(Task goal) Write out all records as given; omit images.

(Landmark coordinate records)
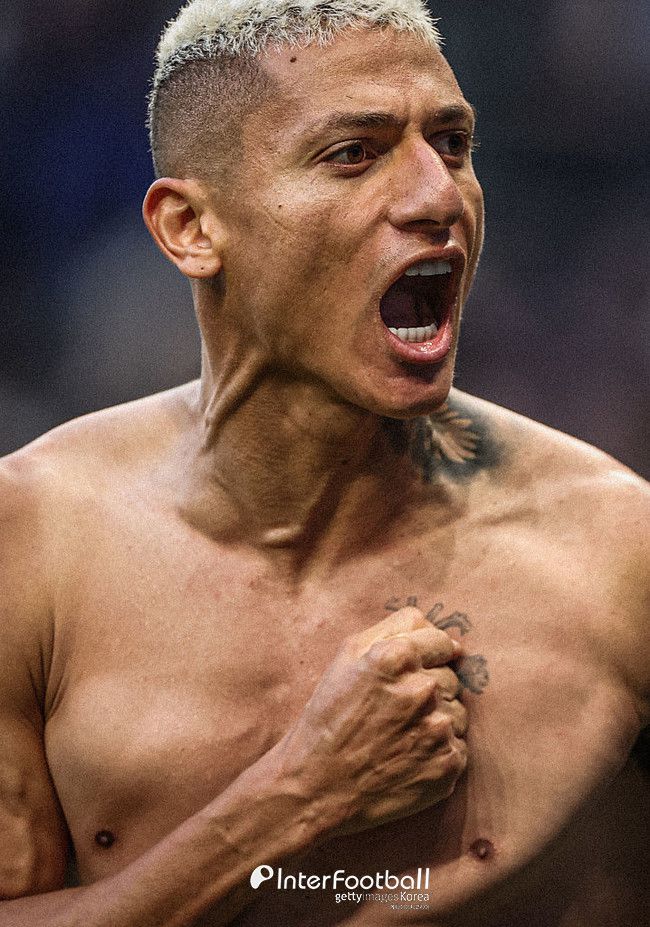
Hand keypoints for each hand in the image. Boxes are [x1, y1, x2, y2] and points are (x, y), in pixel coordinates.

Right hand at [278, 607, 466, 833]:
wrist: (318, 787)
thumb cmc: (330, 716)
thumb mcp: (346, 656)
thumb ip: (394, 628)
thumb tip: (439, 632)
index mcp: (396, 656)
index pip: (442, 641)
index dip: (430, 655)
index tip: (417, 671)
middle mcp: (422, 689)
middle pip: (451, 678)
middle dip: (431, 689)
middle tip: (397, 711)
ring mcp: (438, 729)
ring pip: (457, 713)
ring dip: (437, 721)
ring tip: (401, 735)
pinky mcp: (448, 765)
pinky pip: (458, 747)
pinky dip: (439, 752)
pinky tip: (409, 757)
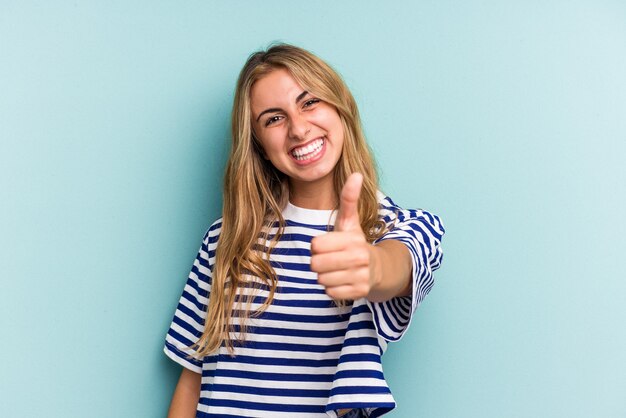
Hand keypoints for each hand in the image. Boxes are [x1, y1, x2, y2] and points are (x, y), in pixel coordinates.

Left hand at [310, 173, 377, 299]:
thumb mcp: (350, 221)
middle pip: (316, 264)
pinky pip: (330, 293)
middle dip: (319, 263)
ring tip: (336, 270)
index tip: (328, 245)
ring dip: (325, 276)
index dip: (317, 246)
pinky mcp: (359, 293)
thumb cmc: (355, 243)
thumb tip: (356, 174)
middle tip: (330, 259)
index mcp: (353, 240)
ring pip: (321, 280)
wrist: (378, 269)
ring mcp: (360, 277)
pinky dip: (332, 288)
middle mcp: (359, 258)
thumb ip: (349, 198)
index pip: (315, 246)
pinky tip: (342, 281)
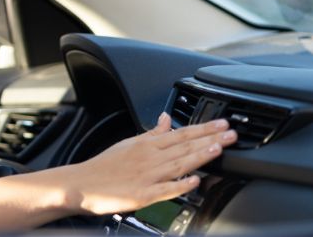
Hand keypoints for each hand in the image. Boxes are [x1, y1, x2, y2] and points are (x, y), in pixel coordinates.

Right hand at [62, 112, 236, 214]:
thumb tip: (166, 118)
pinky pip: (163, 190)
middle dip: (209, 139)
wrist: (81, 184)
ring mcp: (146, 176)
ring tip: (217, 149)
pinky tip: (193, 182)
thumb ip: (151, 133)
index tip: (222, 124)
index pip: (180, 134)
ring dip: (198, 156)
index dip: (203, 129)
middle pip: (184, 147)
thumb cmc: (104, 166)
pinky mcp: (141, 195)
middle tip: (231, 134)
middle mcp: (148, 158)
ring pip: (177, 164)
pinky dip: (179, 185)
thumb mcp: (127, 143)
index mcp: (146, 145)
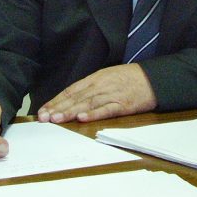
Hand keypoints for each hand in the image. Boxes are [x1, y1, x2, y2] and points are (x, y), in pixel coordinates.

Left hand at [37, 64, 156, 123]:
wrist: (153, 78)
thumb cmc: (129, 78)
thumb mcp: (107, 77)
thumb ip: (91, 87)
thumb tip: (72, 99)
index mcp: (95, 78)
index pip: (71, 90)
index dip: (56, 101)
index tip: (43, 110)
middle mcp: (100, 85)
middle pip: (76, 97)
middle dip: (58, 108)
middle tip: (43, 118)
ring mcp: (111, 95)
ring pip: (87, 104)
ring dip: (70, 112)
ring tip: (57, 119)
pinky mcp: (123, 105)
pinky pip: (106, 110)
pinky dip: (94, 114)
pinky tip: (83, 118)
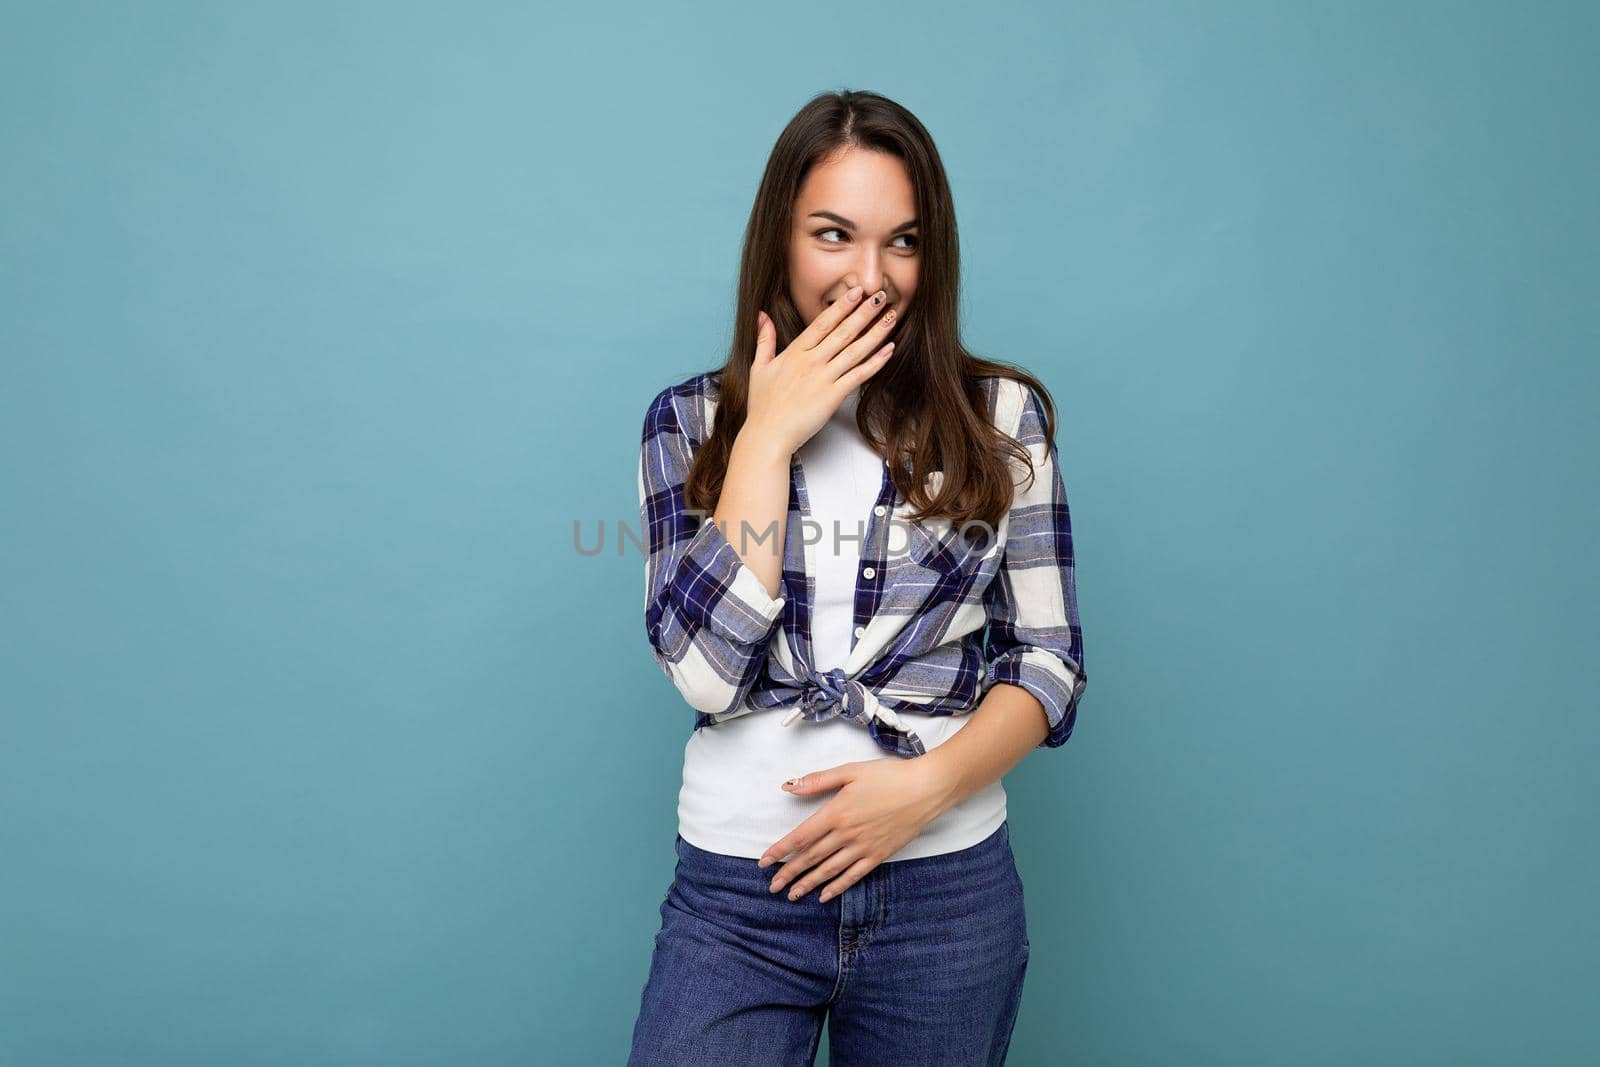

(Expected answer)
Hand keypoints for each hand in the image. Boxes are [x1, y1, x2, y2] and points are (x, y), in pixel coordinates.

Right hand at [278, 607, 466, 833]:
wrist: (318, 787)
thumb cmc: (330, 716)
thumb mcp: (346, 656)
thumb ip: (394, 628)
thumb tip: (439, 632)
index mcp: (396, 656)
index pip: (442, 641)
index dip: (430, 655)
index tip: (417, 671)
middle mcp: (422, 689)
middle pip: (451, 678)
middle dip: (431, 689)
middle tip: (397, 711)
ring mcp: (438, 729)
ring pip: (457, 713)
ring dip: (437, 721)
ring tip: (401, 735)
pinky mcp: (448, 765)
pinky pip: (458, 747)
pinky dip: (439, 752)
pinky tip: (409, 757)
Hand keypoints for each hand in the image. Boxes are [x1, y1, x2, y2] and points are (x, y), in pixel coordinates.

Left hand at [310, 173, 377, 299]:
thumb mcp: (350, 221)
middle pip: (316, 264)
pinky pip: (330, 293)
middle dip: (319, 263)
ring tip: (336, 270)
index tip: (328, 245)
ring dip: (325, 276)
index dip: (317, 246)
pinky mcp: (359, 293)
thumb cmc: (355, 243)
thumb tip: (356, 174)
middle tip: (330, 259)
index mcp: (353, 240)
ring pip: (321, 280)
wrist: (378, 269)
ring mcp: (360, 277)
pinky dip: (332, 288)
middle mcp: (359, 258)
thumb ip: (349, 198)
index pip: (315, 246)
pinky tip: (342, 281)
Hand keypoints for each hand in the image. Boxes are [x1, y1, x2, y2] and points are (x, y), in pixel coordinates.

Right hand at [62, 112, 236, 214]:
thumb tip: (166, 118)
pinky pip: (163, 190)
middle dip: (209, 139)
wrist: (81, 184)
ring mcp: (146, 176)
ring tip: (217, 149)
pinky tip: (193, 182)
thumb ip: (151, 133)
index tip: (222, 124)
index pip: (180, 134)
ring dip: (198, 156)
index dip: (203, 129)
middle pip: (184, 147)
thumb cmc: (104, 166)
pinky mcp: (141, 195)
middle tip: (231, 134)
middle mcp: (148, 158)
ring pip: (177, 164)
pinky dip: (179, 185)
thumb mcp: (127, 143)
index mcp: (146, 145)
Hand keypoints for each hand in the image. Boxes are [x1, y1, x2, y2] and points are (x, y), in pixel coordinates.

Left hand at [37, 64, 156, 123]:
wrist: (153, 78)
thumb cmc: (129, 78)
thumb mcp: (107, 77)
thumb ip: (91, 87)
thumb tip: (72, 99)
index mcp: (95, 78)
index pip: (71, 90)
index dip: (56, 101)
index tip: (43, 110)
middle mcp: (100, 85)
middle pip: (76, 97)
middle dip: (58, 108)
middle tip: (43, 118)
ring mcp: (111, 95)
ring pip: (87, 104)
ring dip: (70, 112)
ring tip: (57, 119)
pinky mcp: (123, 105)
pinky pip: (106, 110)
pinky dip: (94, 114)
pinky tip: (83, 118)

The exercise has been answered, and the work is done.